[Goal]
Rewrite the section of the text on Hammer's film of The Devil Rides Out that starts at the words "Lee was initially" and ends after "of his career.", with "elegant" changed to "graceful".

Matheson recalls that he had no previous knowledge of Wheatley’s work until Anthony Hinds sent him a copy of The Devil Rides Out. “I liked the novel very much,” he says, “so I agreed to write the script. Dennis Wheatley was certainly very happy with it. He sent me a letter thanking me for how faithful my adaptation was to his book.” Matheson’s screenplay cuts out some of the riskier and more expensive-to-film storylines—including Mocata’s plan to recover the phallus of Osiris, in order to start a second World War, and an airplane race across Europe—but he retains the story’s narrative thrust.

Lee was initially asked to play Mocata. As the actor recalls, “I told Hammer, ‘Look, enough of villainy for the time being, let us try something different and let me be on the side of the angels for once.’” In fact, he had already shown that he could play quite effective “good guys” in a number of films for the studio, including The Hound of the Baskervilles and Taste of Fear. Thankfully, Hammer agreed, and cast Lee as the Duke de Richleau. It is a role that no one else could have played—he is elegant, commanding, and humane—it is one of the finest performances of his career.

Hammer assigned their star director, Terence Fisher, to the project, and Charles Gray was cast to play Mocata. Gray gives the role a velvety smugness, suggesting an undercurrent of evil and obscenity beneath the surface. Lee says, “the casting definitely did work. I thought Charles Gray gave a marvelous performance as Mocata.” Wheatley based the character on real-life occultist Aleister Crowley. The two men knew each other socially, having been introduced by Wheatley’s neighbor—and Crowley’s onetime acolyte—the Labour MP Tom Driberg. Wheatley treated Crowley to a couple of lunches at the Hungaria Restaurant on Regent Street in the early 30s when he was researching The Devil Rides Out.

[Entries provided]
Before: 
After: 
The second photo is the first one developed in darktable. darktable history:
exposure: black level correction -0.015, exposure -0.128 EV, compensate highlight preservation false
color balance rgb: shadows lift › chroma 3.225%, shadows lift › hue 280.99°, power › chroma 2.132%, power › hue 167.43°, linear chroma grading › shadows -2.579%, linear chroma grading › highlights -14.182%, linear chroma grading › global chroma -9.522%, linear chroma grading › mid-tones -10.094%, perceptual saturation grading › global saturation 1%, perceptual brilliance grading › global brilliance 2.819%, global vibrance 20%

[Final result]
Lee was initially asked to play Mocata. As the actor recalls, “I told Hammer, ‘Look, enough of villainy for the time being, let us try something different and let me be on the side of the angels for once.’” In fact, he had already shown that he could play quite effective “good guys” in a number of films for the studio, including The Hound of the Baskervilles and Taste of Fear. Thankfully, Hammer agreed, and cast Lee as the Duke de Richleau. It is a role that no one else could have played—he is graceful, commanding, and humane—it is one of the finest performances of his career.